RMB Holdings (RMBH), the company which has been trying to sell all of its property assets as it is unwound is still leaving its shareholders in the dark about what happens next regarding its multi-million rand dispute with developer, Atterbury. At this stage, all the shareholders can do is wait.
In fact, Atterbury’s group CEO and co-founder, Louis van der Watt told Property Flash that investors will have to wait until July before the dispute can be solved. This is when RMBH’s R489m loan to Atterbury will mature. Atterbury will then have to cough up the money to repay the loan or use debts to repay it. The loan could also be converted into equity which would not suit RMBH.
RMBH wants to pay its shareholders a large dividend after it is unwound and the loan is causing it a headache.
Atterbury, which is a real estate developer, was founded by van der Watt in the 1990s. He said that Atterbury wants to invest its funds in more projects.
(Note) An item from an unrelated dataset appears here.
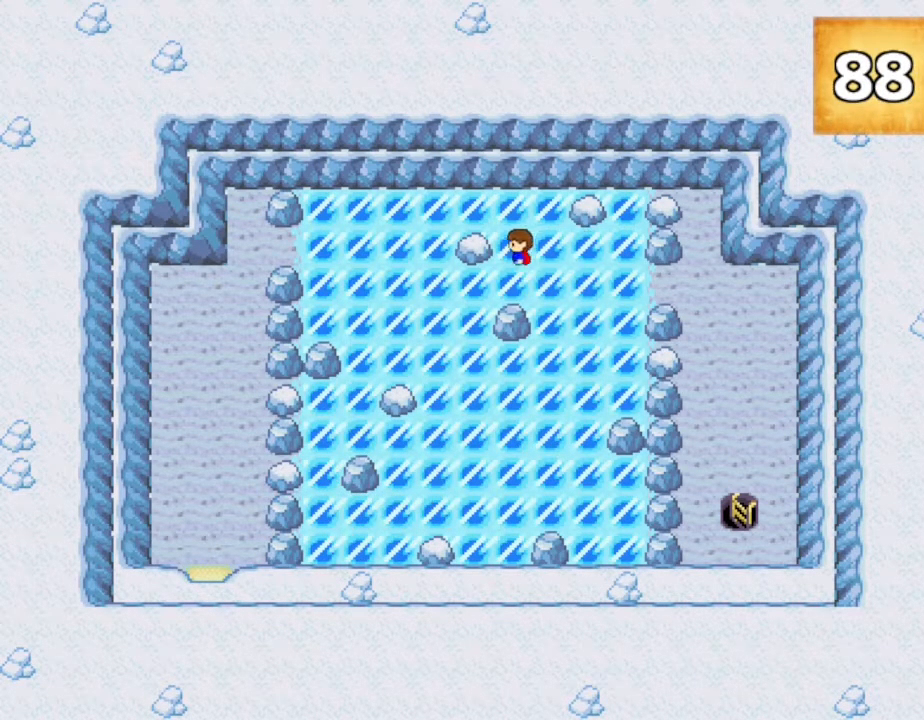
{"keys": ["right"], "events": [[200, "down", "up"], [350, "right", "down"]]}
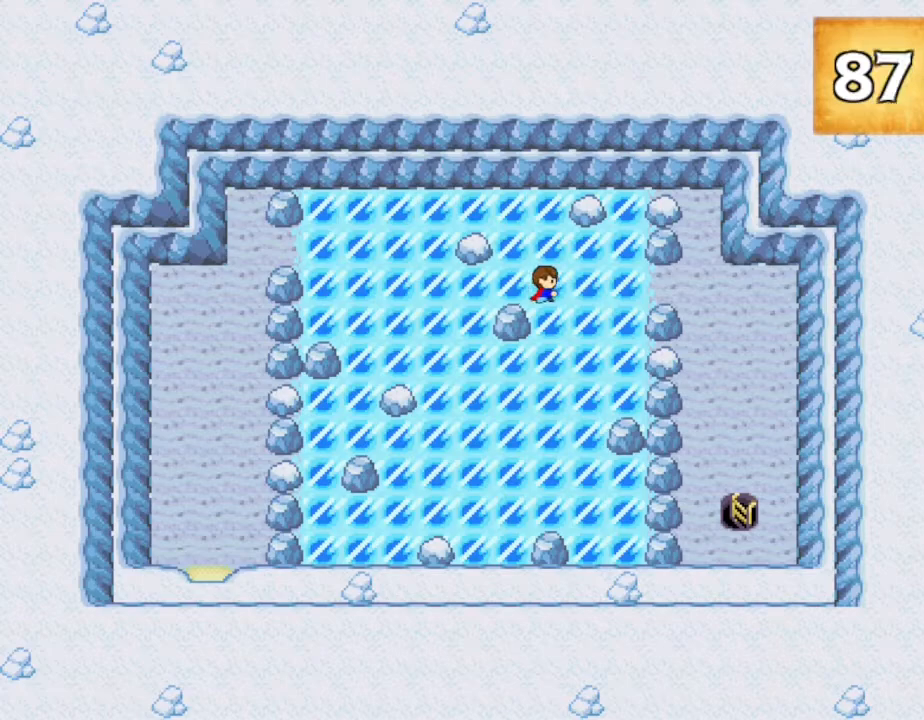
{"keys": ["right"], "events": []}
Atterbury has conversion rights on the loan and will be able potentially to convert the loan into Atterbury shares at a premium.
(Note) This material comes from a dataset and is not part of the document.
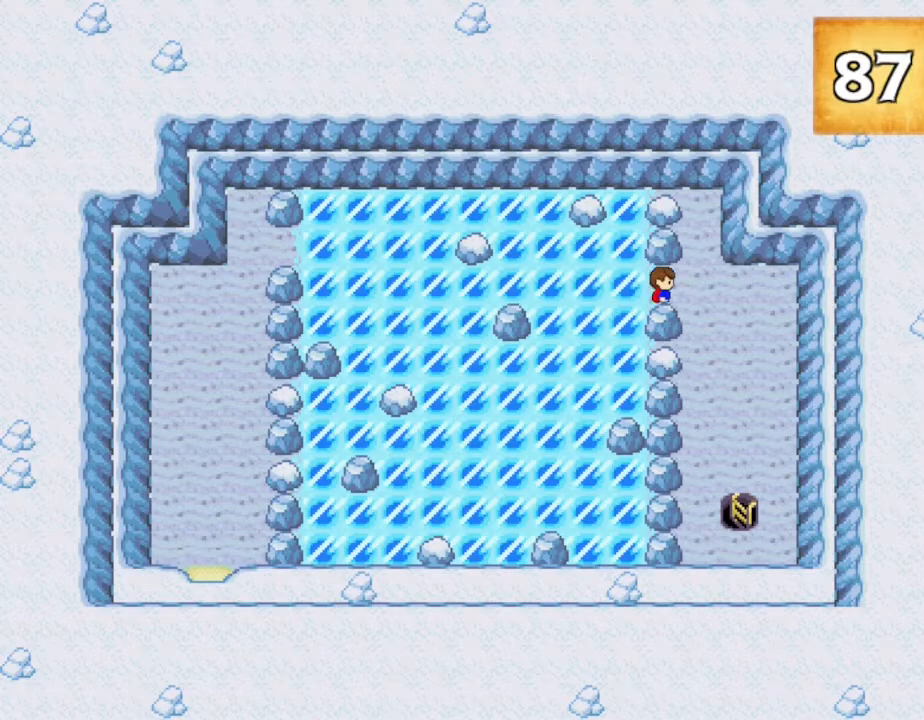
{"keys": ["down", "right"], "events": [[450, "down", "down"], [450, "right", "up"], [500, "right", "down"]]}
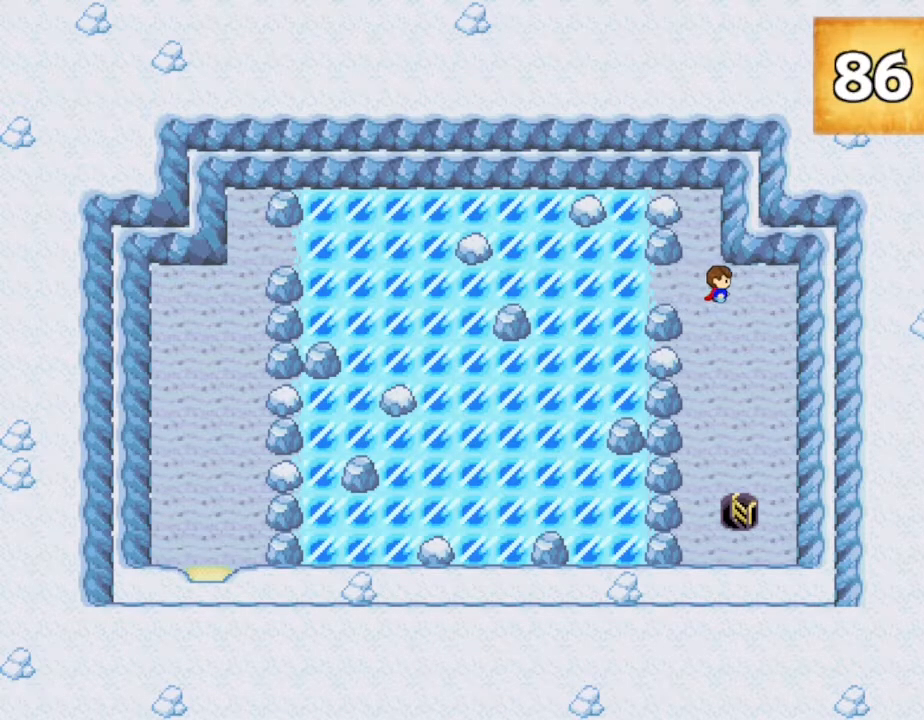
{"keys": ["down"], "events": [[33, "right", "up"]]}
RMBH’s CEO, Brian Roberts said in December 2022 that there was a difference in opinion on the settlement terms of the loan. He said that RMBH was consulting its lawyers. Since, then there has been no update to the market.
RMBH unbundled its First Rand stake in mid-2020. It has been exiting its property assets since and distributed R2bn to its shareholders in the six months to end-September.
But shareholders are still unhappy that RMBH is trading at a huge discount to net asset value (NAV). A trading statement released in March showed that RMBH’s revised NAV for the year to end-March 2023 would range between 77.5c and 116.3c a share while the share is trading at 50c.
RMBH’s management needs to sort out its dispute with Atterbury, of which it owns a 27.5% stake, as soon as possible. Atterbury is by far RMBH’s biggest asset following the recent sale of its stake in Atterbury Europe. There are also concerns that this stake was effectively sold at a half a billion rand loss and that RMBH’s management was incentivised to do this, handsomely.
Atterbury is pushing to convert the loan into equity. This would preclude the payment of another special dividend and it would also make it difficult for RMBH to sell its remaining property interests.
Roberts said that a facility agreement between Atterbury and RMBH gave the property company a right to issue a conversion notice around the loan. This was on the condition that Atterbury, in their reasonable opinion, did not have available cash resources to repay the loan.
Atterbury has a huge incentive to convert the loan into shares as the conversion price would be at Atterbury’s embedded value which equates to a 10% to 12% premium to market value as it also includes a value of the management and development businesses. Effectively the potential conversion could be seen as a recapitalisation of Atterbury by RMH at a 10% to 12% premium to net asset value which would position Atterbury well to grow its business very cheaply.
If RMBH does have to convert the loan to equity, it would then hold about 44% of Atterbury, a company with property interests including 20% of Mall of Africa, the largest shopping centre built in a single phase in South Africa.
There are concerns that RMBH should have kept its stake in Atterbury Europe which owns retail centres in eastern Europe. Centres in this region are performing well. Eastern European property stocks are having a good 2023 while western European real estate stocks generally are not.